I think so far that is working for the initial part. The next part i need to work on is a full change of every single employee ID changed from existing to updated one (without leading zeros). I have something that works pretty well so far but the where part seems to not work
ForEach ($employee in ($adplist | Where {$employee.Company -ne "Company A"})) {
Write-host $employee.'First Name' $employee.'Last Name' $employee.Company
That is just the start of it but the output shows me everyone on the list including everyone in Company A. I thought it should show me everyone excluding the people in Company A.
i think that’s because you’re not doing the operation in the where clause on the current piped in object , like so
#example 1
ForEach ($employee in ($adplist | Where {$_.Company -ne "Company A"})) {
Write-host $employee.'First Name' $employee.'Last Name' $employee.Company
#example 2
ForEach ($employee in ($adplist | Where Company -ne "Company A")) {
Write-host $employee.'First Name' $employee.'Last Name' $employee.Company
#example 3
ForEach ($employee in ($adplist | Where -Property Company -ne -Value "Company A")) {
Write-host $employee.'First Name' $employee.'Last Name' $employee.Company
The first one spit out the same as the code I posted and the last 2 gave errors not knowing what Company is or what Property conditions were.
What did work was changing it to Where {$_.Company -Match “Company B”}…
then it spit out only those in company B. It’s strange how this code used to work but updates or something changed how powershell reacts with AD overall and needs to be changed.
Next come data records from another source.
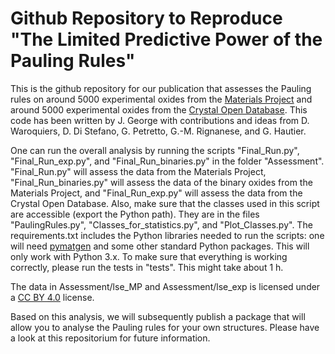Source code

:# Github Repository to Reproduce "The Limited Predictive Power of the Pauling Rules"

This is the github repository for our publication that assesses the Pauling rules on around 5000 experimental oxides from the [Materials Project](http://materialsproject.org/) and around 5000 experimental oxides from the [Crystal Open Database](http://www.crystallography.net/cod/). This code has been written by J. George with contributions and ideas from D. Waroquiers, D. Di Stefano, G. Petretto, G.-M. Rignanese, and G. Hautier.

One can run the overall analysis by running the scripts "Final_Run.py", "Final_Run_exp.py", and "Final_Run_binaries.py" in the folder "Assessment". "Final_Run.py" will assess the data from the Materials Project, "Final_Run_binaries.py" will assess the data of the binary oxides from the Materials Project, and "Final_Run_exp.py" will assess the data from the Crystal Open Database. Also, make sure that the classes used in this script are accessible (export the Python path). They are in the files "PaulingRules.py", "Classes_for_statistics.py", and "Plot_Classes.py". The requirements.txt includes the Python libraries needed to run the scripts: one will need [pymatgen](http://pymatgen.org/) and some other standard Python packages. This will only work with Python 3.x. To make sure that everything is working correctly, please run the tests in "tests". This might take about 1 h.

The data in Assessment/lse_MP and Assessment/lse_exp is licensed under a [CC BY 4.0](https://creativecommons.org/licenses/by/4.0/) license. 

Based on this analysis, we will subsequently publish a package that will allow you to analyse the Pauling rules for your own structures. Please have a look at this repositorium for future information.
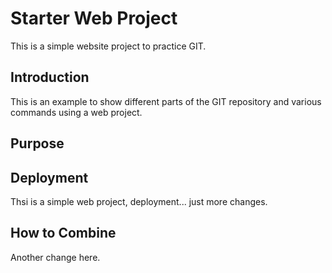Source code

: # Starter Web Project

This is a simple website project to practice GIT.

## Introduction

This is an example to show different parts of the GIT repository and various commands using a web project.

## Purpose

## Deployment

Thsi is a simple web project, deployment... just more changes.

## How to Combine

Another change here.

<!-- A copyright message -->
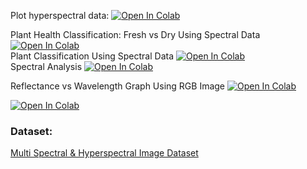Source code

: 
Plot hyperspectral data:
[![Open In Colab](https://colab.research.google.com/assets/colab-badge.svg)](https://colab.research.google.com/github/p-p-p-p/Spectral-Data-Analysis/blob/main/dataset/plot.ipynb) <br>


Plant Health Classification: Fresh vs Dry Using Spectral Data
[![Open In Colab](https://colab.research.google.com/assets/colab-badge.svg)](https://colab.research.google.com/github/p-p-p-p/Spectral-Data-Analysis/blob/main/Fresh_vs_Dry.ipynb) <br>
Plant Classification Using Spectral Data
[![Open In Colab](https://colab.research.google.com/assets/colab-badge.svg)](https://colab.research.google.com/github/p-p-p-p/Spectral-Data-Analysis/blob/main/Plant_Classification.ipynb) <br>
Spectral Analysis
[![Open In Colab](https://colab.research.google.com/assets/colab-badge.svg)](https://colab.research.google.com/github/p-p-p-p/Spectral-Data-Analysis/blob/main/spectral_analysis.ipynb) <br>

Reflectance vs Wavelength Graph Using RGB Image
[![Open In Colab](https://colab.research.google.com/assets/colab-badge.svg)](https://colab.research.google.com/github/p-p-p-p/Spectral-Data-Analysis/blob/main/Spectral_Reflection_of_Visible_Light_on_Leaves.ipynb) <br>

[![Open In Colab](https://colab.research.google.com/assets/colab-badge.svg)](https://colab.research.google.com/github/p-p-p-p/Spectral-Data-Analysis/blob/main/spectral.ipynb) <br>


### Dataset:
[Multi Spectral & Hyperspectral Image Dataset](https://figshare.com/articles/dataset/_b_A_multi-spectral_and_hyperspectral_image_dataset_for_evaluating_the_health_status_of_avocado_olive_and_vineyard_b_/26950660?file=49034797)
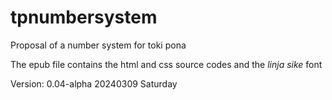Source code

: # tpnumbersystem
Proposal of a number system for toki pona

The epub file contains the html and css source codes
and the _linja sike_ font

Version: 0.04-alpha
20240309 Saturday
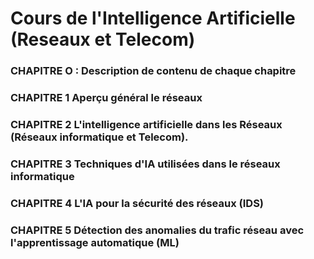 # Cours de l'Intelligence Artificielle (Reseaux et Telecom)
### CHAPITRE O : Description de contenu de chaque chapitre

### CHAPITRE 1  Aperçu général le réseaux
### CHAPITRE 2 L'intelligence artificielle dans les Réseaux (Réseaux informatique et Telecom).
### CHAPITRE 3 Techniques d'IA utilisées dans le réseaux informatique 
### CHAPITRE 4 L'IA pour la sécurité des réseaux  (IDS)
### CHAPITRE 5 Détection des anomalies du trafic réseau avec l'apprentissage automatique (ML)
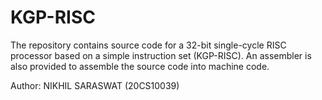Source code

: # KGP-RISC 

The repository contains source code for a 32-bit single-cycle RISC processor based on a simple instruction set (KGP-RISC). An assembler is also provided to assemble the source code into machine code.


Author: NIKHIL SARASWAT (20CS10039)
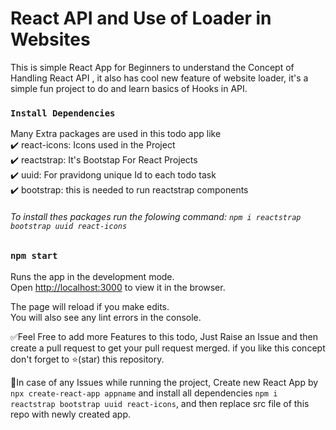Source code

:# React API and Use of Loader in Websites

This is simple React App for Beginners to understand the Concept of Handling React API , it also has cool new feature of website loader, it's a simple fun project to do and learn basics of Hooks in API.

### `Install Dependencies`

Many Extra packages are used in this todo app like  
✔️ react-icons: Icons used in the Project   
✔️ reactstrap: It's Bootstap For React Projects  
✔️ uuid: For pravidong unique Id to each todo task  
✔️ bootstrap: this is needed to run reactstrap components  

###### To install thes packages run the folowing command:   `npm i reactstrap bootstrap uuid react-icons`

### `npm start`

Runs the app in the development mode.\
Open [http://localhost:3000](http://localhost:3000) to view it in the browser.

The page will reload if you make edits.\
You will also see any lint errors in the console.

✅Feel Free to add more Features to this todo, Just Raise an Issue and then create a pull request to get your pull request merged. if you like this concept  don't forget to ⭐(star) this repository.

🚩In case of any Issues while running the project, Create new React App by `npx create-react-app appname` and install all dependencies `npm i reactstrap bootstrap uuid react-icons`, and then replace src file of this repo with newly created app.

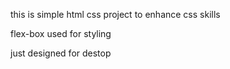 this is simple html css project to enhance css skills

flex-box used for styling 

just designed for destop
strange , the second and third syntax should work just fine in powershell v3+ , notice that there is no scriptblock (braces { }) in the second and third examples , the braces are from the foreach
with the -match operator you can do a lot more , check out help about_Regular_Expressions , also with the -like operator you can use wildcards
PS C:\> Get-ADUser -Properties * -Filter * -SearchBase $base | select name,company
name company
---- -------
User01 Company A
User02 Company B
User03 Company ABC
User04 Company BCA
User05 Company BC
User06 Company AB
User07 Company AC
User08 Company C
User09 Company B
User10 Company A
PS C:\> $us = Get-ADUser -Properties * -Filter * -SearchBase $base
PS C:\> ForEach ($u in ($us | Where -Property Company -eq -Value "Company A" )) { Write-host $u.Name $u.Company }
User01 Company A
User10 Company A
PS C:\> ForEach ($u in ($us | Where -Property Company -ne -Value "Company A" )) { Write-host $u.Name $u.Company }
User02 Company B
User03 Company ABC
User04 Company BCA
User05 Company BC
User06 Company AB
User07 Company AC
User08 Company C
User09 Company B
PS C:\> ForEach ($u in ($us | Where Company -ne "Company B" )) { Write-host $u.Name $u.Company }
User01 Company A
User03 Company ABC
User04 Company BCA
User05 Company BC
User06 Company AB
User07 Company AC
User08 Company C
User10 Company A
PS C:\> ForEach ($u in ($us | Where Company -eq "Company B" )) { Write-host $u.Name $u.Company }
User02 Company B
User09 Company B
PS C:\>
So again I wanted to thank everyone for helping me through this PIA of a script for Oracle. I have a meeting with the developers this afternoon to show them my final code. I’m expecting them to be fairly pleased.
Thank you all again!!! I learned a lot and sooooo much more to learn!! I’d say i’m a newbie + 1 or maybe 2 :-D.